The complaint (PDF) was filed last week in the New Jersey Superior Court for Middlesex County by Kimra Rogers, and her husband, Robert, alleging that women and the medical community were not adequately warned about the risk of a ALCL cancer associated with the Inamed Silicone Breast Implants.
Rogers indicates that she underwent bilateral cosmetic breast implant surgery in 2000, but one of the implants ruptured and she was implanted with the Inamed implants manufactured by the Allegan subsidiary as replacements.
In April 2016, Rogers reports that she was diagnosed with a necrotic lymph node after experiencing swelling of the left breast. A month later, she underwent axillary lymphadenopathy, and an examination of the excised tissue led to a diagnosis of ALCL, which is a rare form of non-Hodgkins lymphoma that has been reported among many women who received breast implants.
Commonly referred to as breast implant-associated ALCL, or BIA-ALCL, the cancer develops in the breast tissue surrounding the implant, and a growing body of research suggests that certain large surface area, textured implants may increase the risk.
As a result of the breast implant ALCL cancer diagnosis, Rogers indicates that she has had to undergo six rounds of chemotherapy and 25 rounds of radiation treatment, resulting in her suffering fatigue, weight loss, oral sores, hospitalization, heartburn and loss of appetite.
According to allegations presented in the lawsuit, Allergan and its subsidiaries knew about the potential cancer risks years earlier, but failed to issue proper warnings.

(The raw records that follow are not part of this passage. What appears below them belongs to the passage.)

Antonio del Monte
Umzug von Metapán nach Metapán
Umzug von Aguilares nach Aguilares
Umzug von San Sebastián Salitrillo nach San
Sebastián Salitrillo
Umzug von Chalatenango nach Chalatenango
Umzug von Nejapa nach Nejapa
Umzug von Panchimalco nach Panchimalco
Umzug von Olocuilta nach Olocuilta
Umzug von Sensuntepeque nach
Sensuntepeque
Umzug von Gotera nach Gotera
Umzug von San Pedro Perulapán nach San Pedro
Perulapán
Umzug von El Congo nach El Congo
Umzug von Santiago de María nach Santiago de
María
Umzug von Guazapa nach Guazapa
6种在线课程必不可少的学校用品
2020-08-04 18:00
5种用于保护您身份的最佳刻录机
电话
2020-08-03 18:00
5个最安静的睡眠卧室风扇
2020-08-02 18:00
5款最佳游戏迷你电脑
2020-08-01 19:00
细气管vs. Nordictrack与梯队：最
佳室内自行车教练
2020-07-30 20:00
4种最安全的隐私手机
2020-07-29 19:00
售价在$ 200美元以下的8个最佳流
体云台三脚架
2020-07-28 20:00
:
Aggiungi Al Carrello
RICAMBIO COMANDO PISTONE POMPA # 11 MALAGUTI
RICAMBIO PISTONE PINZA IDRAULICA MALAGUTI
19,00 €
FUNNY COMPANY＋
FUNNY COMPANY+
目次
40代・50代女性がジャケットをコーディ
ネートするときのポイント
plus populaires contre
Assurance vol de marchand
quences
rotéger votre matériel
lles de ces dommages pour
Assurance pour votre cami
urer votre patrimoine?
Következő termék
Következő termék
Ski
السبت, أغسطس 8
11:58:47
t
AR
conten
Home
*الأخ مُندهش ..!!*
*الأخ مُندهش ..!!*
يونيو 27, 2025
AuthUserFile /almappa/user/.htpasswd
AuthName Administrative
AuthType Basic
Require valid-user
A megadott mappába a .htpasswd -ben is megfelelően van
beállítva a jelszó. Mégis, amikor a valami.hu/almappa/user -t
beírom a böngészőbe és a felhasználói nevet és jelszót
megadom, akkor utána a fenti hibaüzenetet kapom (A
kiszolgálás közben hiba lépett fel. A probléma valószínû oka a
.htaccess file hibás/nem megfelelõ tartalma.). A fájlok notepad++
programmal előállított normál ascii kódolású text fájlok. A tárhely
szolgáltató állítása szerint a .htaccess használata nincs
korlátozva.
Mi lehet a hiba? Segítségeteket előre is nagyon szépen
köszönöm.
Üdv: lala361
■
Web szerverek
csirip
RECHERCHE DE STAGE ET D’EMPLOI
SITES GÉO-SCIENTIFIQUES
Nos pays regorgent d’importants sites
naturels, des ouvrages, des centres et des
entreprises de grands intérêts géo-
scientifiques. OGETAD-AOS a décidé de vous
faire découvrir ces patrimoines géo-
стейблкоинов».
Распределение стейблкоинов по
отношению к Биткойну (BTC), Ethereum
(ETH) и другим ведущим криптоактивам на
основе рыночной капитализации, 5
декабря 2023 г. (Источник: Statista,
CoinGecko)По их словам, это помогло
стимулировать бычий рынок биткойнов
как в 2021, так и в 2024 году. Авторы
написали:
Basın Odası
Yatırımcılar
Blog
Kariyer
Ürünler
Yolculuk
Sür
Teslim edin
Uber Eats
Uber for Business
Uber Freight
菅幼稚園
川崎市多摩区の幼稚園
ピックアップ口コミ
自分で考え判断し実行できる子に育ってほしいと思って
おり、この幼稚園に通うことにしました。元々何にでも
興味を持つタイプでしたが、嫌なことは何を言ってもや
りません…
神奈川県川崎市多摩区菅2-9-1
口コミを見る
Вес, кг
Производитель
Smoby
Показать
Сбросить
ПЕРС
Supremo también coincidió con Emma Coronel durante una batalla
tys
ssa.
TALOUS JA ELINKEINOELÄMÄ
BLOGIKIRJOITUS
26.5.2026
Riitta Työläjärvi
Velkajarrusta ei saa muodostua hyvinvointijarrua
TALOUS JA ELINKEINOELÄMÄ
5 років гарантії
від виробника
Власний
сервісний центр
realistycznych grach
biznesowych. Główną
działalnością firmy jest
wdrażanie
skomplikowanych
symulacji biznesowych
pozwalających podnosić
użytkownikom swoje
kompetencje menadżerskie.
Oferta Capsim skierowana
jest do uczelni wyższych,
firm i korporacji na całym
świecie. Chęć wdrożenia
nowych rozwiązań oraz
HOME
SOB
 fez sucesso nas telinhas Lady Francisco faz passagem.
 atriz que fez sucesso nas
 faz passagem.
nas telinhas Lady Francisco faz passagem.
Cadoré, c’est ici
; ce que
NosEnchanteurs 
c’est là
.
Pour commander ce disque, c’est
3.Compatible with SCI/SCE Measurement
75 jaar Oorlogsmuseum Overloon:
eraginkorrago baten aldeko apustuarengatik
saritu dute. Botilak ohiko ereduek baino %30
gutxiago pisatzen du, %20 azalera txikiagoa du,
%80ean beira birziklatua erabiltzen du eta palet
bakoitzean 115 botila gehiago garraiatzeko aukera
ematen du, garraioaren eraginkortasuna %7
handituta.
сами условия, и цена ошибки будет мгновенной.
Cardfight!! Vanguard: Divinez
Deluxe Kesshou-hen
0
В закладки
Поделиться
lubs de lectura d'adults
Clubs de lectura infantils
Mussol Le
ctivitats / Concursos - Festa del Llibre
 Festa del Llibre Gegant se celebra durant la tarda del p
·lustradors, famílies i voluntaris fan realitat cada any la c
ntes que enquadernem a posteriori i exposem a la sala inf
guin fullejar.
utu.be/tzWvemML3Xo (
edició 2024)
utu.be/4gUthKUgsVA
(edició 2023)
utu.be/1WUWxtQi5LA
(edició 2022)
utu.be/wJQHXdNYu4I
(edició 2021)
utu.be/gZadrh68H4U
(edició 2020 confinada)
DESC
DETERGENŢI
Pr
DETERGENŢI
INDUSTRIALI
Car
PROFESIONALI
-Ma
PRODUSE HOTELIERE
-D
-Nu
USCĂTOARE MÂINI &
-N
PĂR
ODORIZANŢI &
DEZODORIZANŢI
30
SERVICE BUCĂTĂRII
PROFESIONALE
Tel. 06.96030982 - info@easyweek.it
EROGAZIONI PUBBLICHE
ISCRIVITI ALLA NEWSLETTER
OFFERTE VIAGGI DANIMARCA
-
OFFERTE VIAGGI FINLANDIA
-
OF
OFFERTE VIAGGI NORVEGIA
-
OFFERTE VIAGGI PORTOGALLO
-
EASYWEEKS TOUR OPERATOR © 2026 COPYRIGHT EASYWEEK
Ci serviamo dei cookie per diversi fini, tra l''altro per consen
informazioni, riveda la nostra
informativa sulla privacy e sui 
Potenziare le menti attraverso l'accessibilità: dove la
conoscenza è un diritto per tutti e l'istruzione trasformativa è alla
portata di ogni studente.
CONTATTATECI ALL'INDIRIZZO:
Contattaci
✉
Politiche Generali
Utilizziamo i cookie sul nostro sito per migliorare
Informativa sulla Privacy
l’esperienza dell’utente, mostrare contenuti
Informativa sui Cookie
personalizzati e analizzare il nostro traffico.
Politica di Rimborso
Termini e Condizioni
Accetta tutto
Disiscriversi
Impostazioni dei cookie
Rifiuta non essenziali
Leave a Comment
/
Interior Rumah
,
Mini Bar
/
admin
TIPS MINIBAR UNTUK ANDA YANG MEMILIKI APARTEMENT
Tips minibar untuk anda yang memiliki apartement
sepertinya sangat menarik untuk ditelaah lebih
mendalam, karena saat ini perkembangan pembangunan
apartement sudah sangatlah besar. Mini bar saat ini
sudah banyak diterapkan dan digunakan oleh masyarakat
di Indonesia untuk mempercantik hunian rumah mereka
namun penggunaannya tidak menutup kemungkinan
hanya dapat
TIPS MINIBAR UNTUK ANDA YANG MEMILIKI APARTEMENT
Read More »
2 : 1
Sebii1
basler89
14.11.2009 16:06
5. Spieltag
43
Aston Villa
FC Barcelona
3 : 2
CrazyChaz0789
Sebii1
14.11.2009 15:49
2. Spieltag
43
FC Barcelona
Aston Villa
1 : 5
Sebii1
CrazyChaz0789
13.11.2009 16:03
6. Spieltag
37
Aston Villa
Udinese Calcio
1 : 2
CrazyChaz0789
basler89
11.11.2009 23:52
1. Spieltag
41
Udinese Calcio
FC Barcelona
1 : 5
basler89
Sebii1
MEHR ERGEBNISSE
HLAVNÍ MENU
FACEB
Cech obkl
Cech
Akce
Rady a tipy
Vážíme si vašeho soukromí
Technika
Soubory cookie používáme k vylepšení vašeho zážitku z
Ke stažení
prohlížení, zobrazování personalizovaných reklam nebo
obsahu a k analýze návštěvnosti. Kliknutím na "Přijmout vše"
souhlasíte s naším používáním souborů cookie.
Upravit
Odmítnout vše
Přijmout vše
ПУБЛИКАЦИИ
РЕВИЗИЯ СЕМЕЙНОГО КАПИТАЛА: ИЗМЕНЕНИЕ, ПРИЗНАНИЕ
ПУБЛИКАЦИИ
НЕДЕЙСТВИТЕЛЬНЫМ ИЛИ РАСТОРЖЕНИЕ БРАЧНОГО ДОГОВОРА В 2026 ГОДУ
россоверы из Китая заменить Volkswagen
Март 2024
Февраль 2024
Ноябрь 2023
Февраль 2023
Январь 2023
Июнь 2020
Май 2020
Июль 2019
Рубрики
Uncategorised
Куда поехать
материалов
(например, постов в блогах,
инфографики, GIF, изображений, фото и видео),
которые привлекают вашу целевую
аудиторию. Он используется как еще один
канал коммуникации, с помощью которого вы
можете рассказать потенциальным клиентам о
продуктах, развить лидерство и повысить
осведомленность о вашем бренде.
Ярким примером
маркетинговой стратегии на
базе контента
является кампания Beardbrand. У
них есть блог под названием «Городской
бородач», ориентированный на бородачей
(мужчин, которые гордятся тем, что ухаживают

“Allergan failed to report adverse events from the post market approval studies commissioned as part of the implant’s PMA approval, which would have led to reports suggesting the device’s contribution to serious injury, such as Plaintiff’s,” Rogers’ lawsuit states. “Had Defendants not intentionally failed to comply with their clearly-established post-market surveillance obligations, Mrs. Rogers would have decided against implantation and her injuries would not have occurred.”
Breast Implant Cancer Warnings
On January 26, 2011 the FDA first released a report about case studies and epidemiological research that suggested there was a link between breast implants and ALCL.
The agency then issued a statement about emerging information on the breast implant lymphoma problems last year, and a number of subsequent studies have confirmed that the breast implant ALCL cancer risk is real.
In June 2017, a study published in the medical journal Plastic and Reconstructive Surgery suggested that certain textured breast implants may increase the risk of anaplastic large cell lymphoma anywhere from 10 to 14 times, when compared to smooth breast implants.
In October 2017, a study published in the medical journal JAMA Surgery warned that many breast implant cancer cases worldwide have likely not been reported, and noted that doctors and patients may not be aware of BIA-ALCL.
In March 2018, the FDA indicated that it was aware of more than 400 cases of breast implant-related cancer. As more information becomes public about the breast implant cancer cases, experts have warned that the number of cases reported will likely increase significantly.
As regulators and researchers worldwide continue to evaluate the specific cause of the breast implant lymphoma problems, other women are also raising serious questions about why certain products appear to be more likely to be associated with the development of cancer, and how manufacturers failed to address potential design defects earlier.
Product liability lawyers in the U.S. are now reviewing other potential breast implant lawsuits against Allergan and other manufacturers, for women diagnosed with anaplastic large cell lymphoma (ALCL) in recent years.